WHAT YOU SHOULD DO: Can you retype the data from the line with "Not able to" up to and including the line with "The 5 Best Board Games Like Spirit Island", reproducing each line precisely?

*** Begin section ***

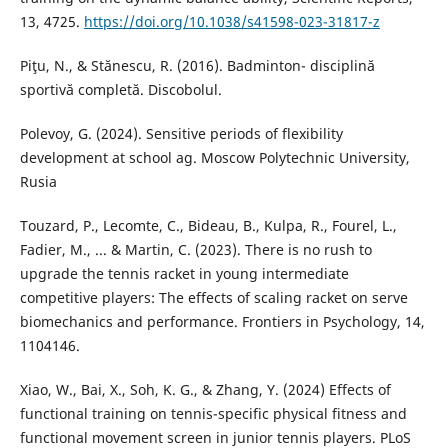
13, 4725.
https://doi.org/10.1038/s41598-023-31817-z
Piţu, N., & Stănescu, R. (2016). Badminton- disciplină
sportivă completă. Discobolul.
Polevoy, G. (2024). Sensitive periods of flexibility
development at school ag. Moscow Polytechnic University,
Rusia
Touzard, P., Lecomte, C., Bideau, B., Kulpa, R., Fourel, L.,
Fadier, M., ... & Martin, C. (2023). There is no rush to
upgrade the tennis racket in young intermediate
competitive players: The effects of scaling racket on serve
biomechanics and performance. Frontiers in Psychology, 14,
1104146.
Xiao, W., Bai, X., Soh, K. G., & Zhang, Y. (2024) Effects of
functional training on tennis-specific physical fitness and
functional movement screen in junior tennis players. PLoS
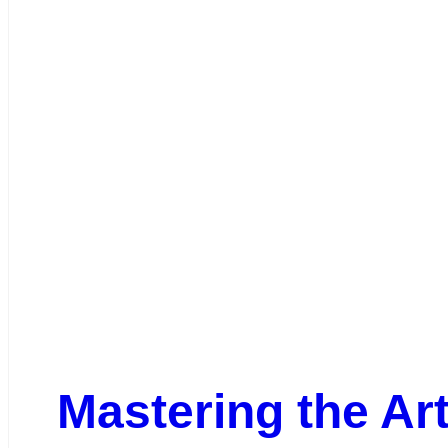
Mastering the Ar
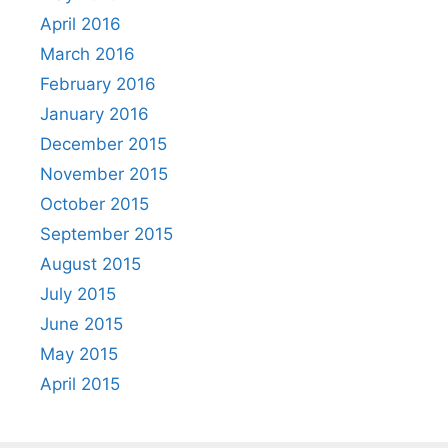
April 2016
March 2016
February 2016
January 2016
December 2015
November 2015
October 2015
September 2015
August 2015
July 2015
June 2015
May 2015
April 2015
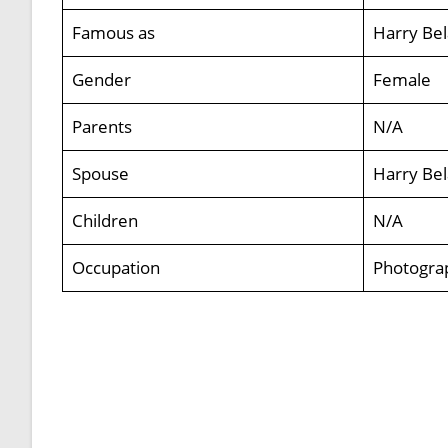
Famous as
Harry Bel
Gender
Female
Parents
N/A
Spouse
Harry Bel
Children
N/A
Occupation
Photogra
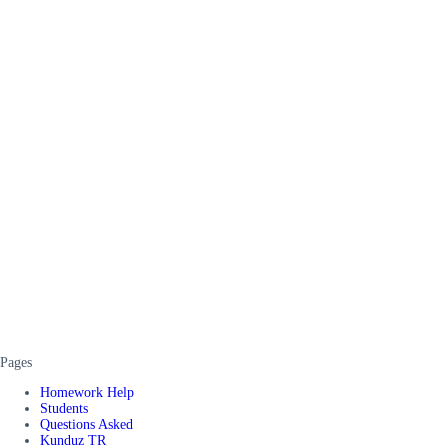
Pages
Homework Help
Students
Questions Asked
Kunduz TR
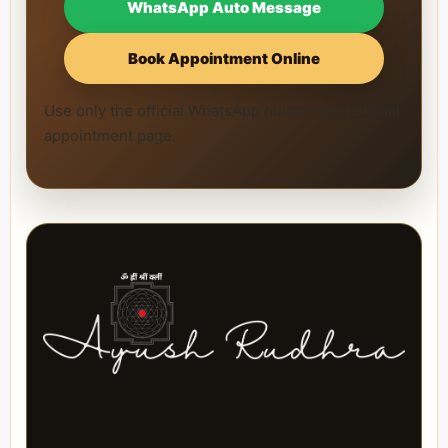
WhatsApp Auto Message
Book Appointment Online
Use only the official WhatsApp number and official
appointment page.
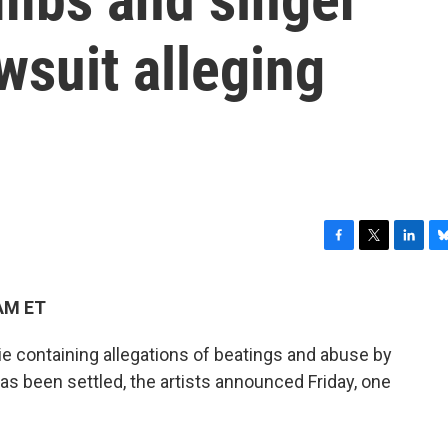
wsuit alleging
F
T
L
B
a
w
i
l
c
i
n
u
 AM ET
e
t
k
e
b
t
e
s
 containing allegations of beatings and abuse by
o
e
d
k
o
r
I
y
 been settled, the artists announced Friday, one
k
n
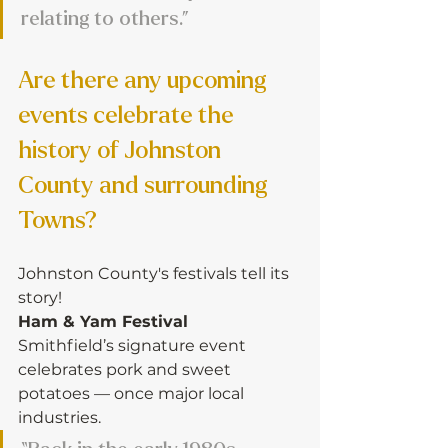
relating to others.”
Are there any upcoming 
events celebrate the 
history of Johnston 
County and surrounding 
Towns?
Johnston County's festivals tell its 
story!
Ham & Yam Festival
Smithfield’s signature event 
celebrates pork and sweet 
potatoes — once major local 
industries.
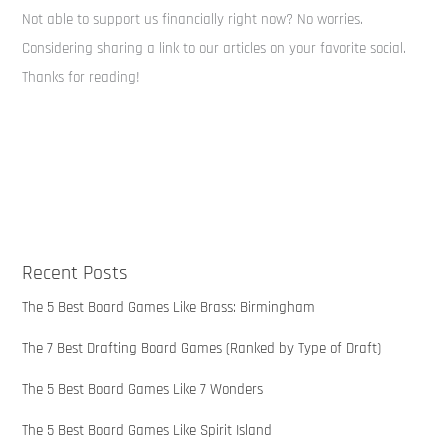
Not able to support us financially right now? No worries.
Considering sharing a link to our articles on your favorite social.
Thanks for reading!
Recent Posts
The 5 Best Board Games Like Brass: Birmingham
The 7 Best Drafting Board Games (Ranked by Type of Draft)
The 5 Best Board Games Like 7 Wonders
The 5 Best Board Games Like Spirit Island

*** End section ***
*** Begin section ***

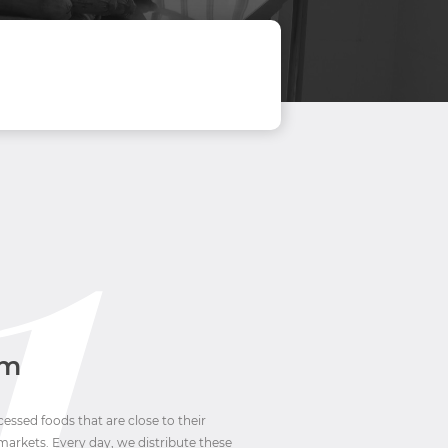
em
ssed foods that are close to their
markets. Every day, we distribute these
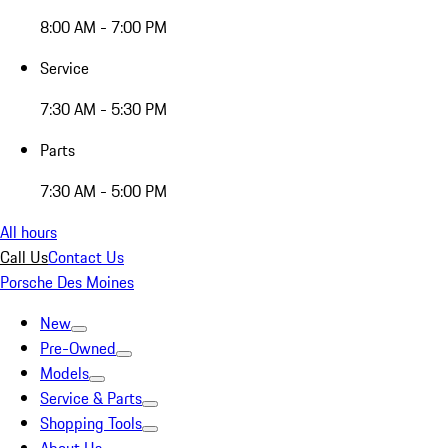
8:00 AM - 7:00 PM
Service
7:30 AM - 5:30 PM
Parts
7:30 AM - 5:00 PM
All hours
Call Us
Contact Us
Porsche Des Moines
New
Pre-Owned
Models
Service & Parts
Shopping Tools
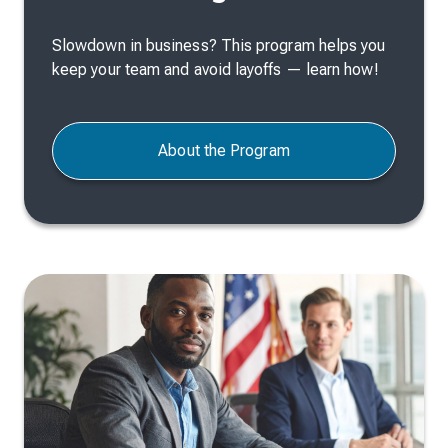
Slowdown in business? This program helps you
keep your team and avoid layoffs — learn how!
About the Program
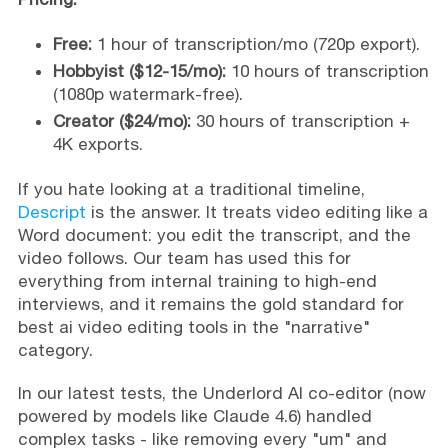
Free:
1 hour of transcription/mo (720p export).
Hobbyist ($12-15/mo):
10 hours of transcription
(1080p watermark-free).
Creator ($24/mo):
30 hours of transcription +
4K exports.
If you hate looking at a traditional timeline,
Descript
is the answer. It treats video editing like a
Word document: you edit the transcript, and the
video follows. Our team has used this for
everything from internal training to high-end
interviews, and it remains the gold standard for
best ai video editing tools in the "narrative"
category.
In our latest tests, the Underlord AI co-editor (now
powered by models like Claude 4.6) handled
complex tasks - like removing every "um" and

*** End section ***

PROBLEM SOLUTION:
Not able to support us financially right now? No worries.
Considering sharing a link to our articles on your favorite social.
Thanks for reading!
Recent Posts
The 5 Best Board Games Like Brass: Birmingham
The 7 Best Drafting Board Games (Ranked by Type of Draft)
The 5 Best Board Games Like 7 Wonders
The 5 Best Board Games Like Spirit Island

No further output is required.